In the meantime, Europe and individual nations maintained the skills path model.  In Europe, students are tested for their propensity to do well in certain careers and then they are placed on a track which matches their abilities to skilled positions.  Despite the critics, this model obviously remains effective at turning out skilled workers.  Why else would Silicon Valley invite so many tech engineers from Japan and other countries to fill positions we ourselves can’t?  And to answer the critics, if obtaining or advancing a skill didn’t require years of education, wouldn’t that give people the inspiration to enter skilled positions…or even change positions and careers?

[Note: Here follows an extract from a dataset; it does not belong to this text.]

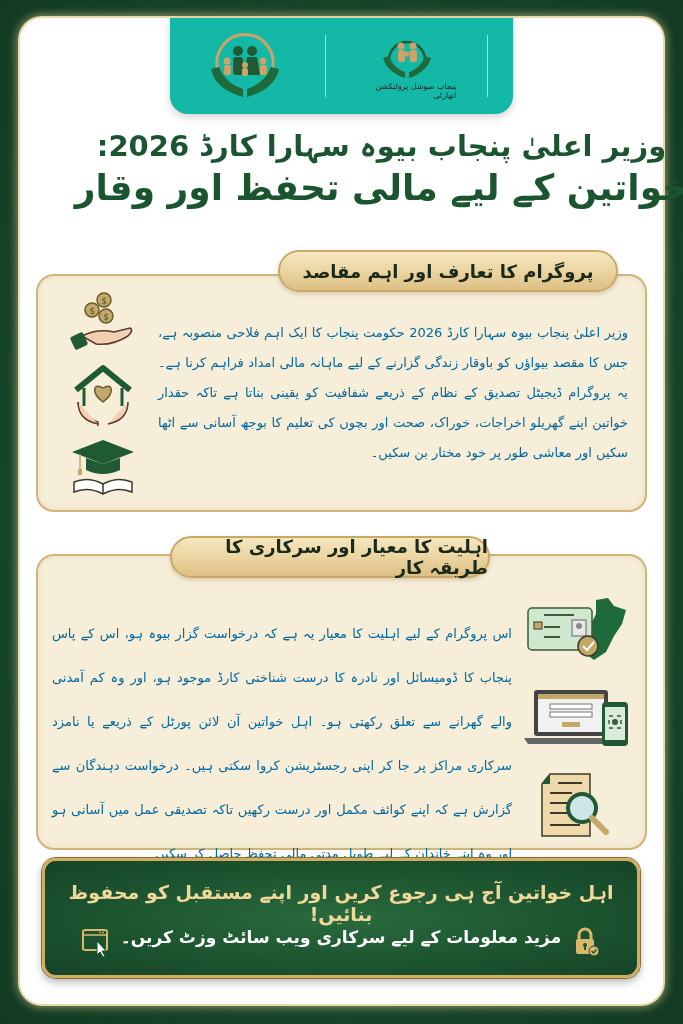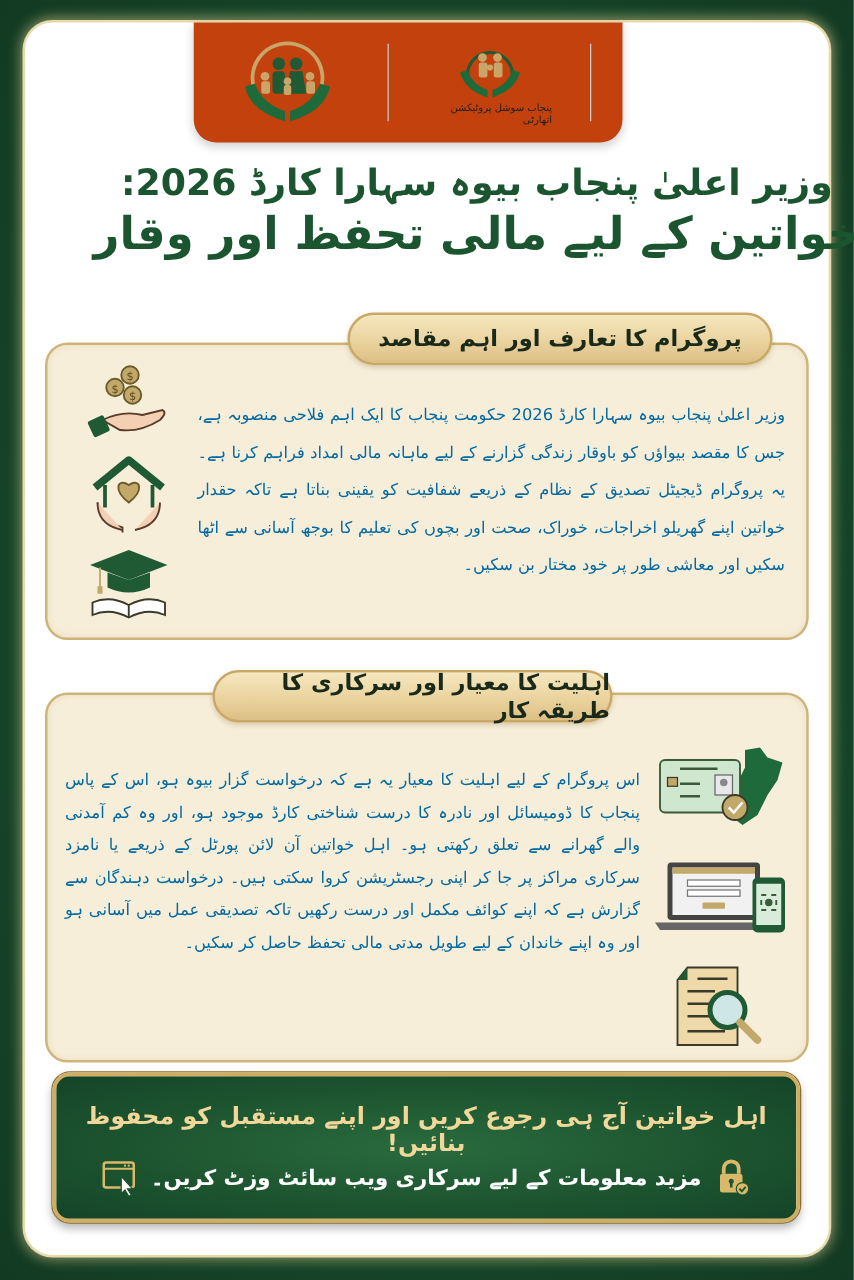"پنجاب سوشل پروٹیکشن اتھارٹی" .logos { background: #c2410c -> #14b8a6; left: 135px -> 150px }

The Missing Skilled Worker

The impact of the missing skilled worker is taking its toll.  There will be thousands of jobs left unfilled and employers who cannot accomplish what needs to be done to remain competitive because they can’t find the people to fill the skilled role.  If this doesn’t change quickly it is scary to think about what is in store the for United States and its standing in the world within the next ten to twenty years.

But if we could drag education and all those forces which protect the status quo out of the dark ages we could find enough skilled workers to fill the positions that go begging.  Imagine what that would do for our society;

  • More skilled workers who make a healthy living to support their families and communities.
  • Employers who would have a full contingent of skilled teams that were engaged in successful outcomes.
  • A rising standing in the world for the U.S. and its abilities once again.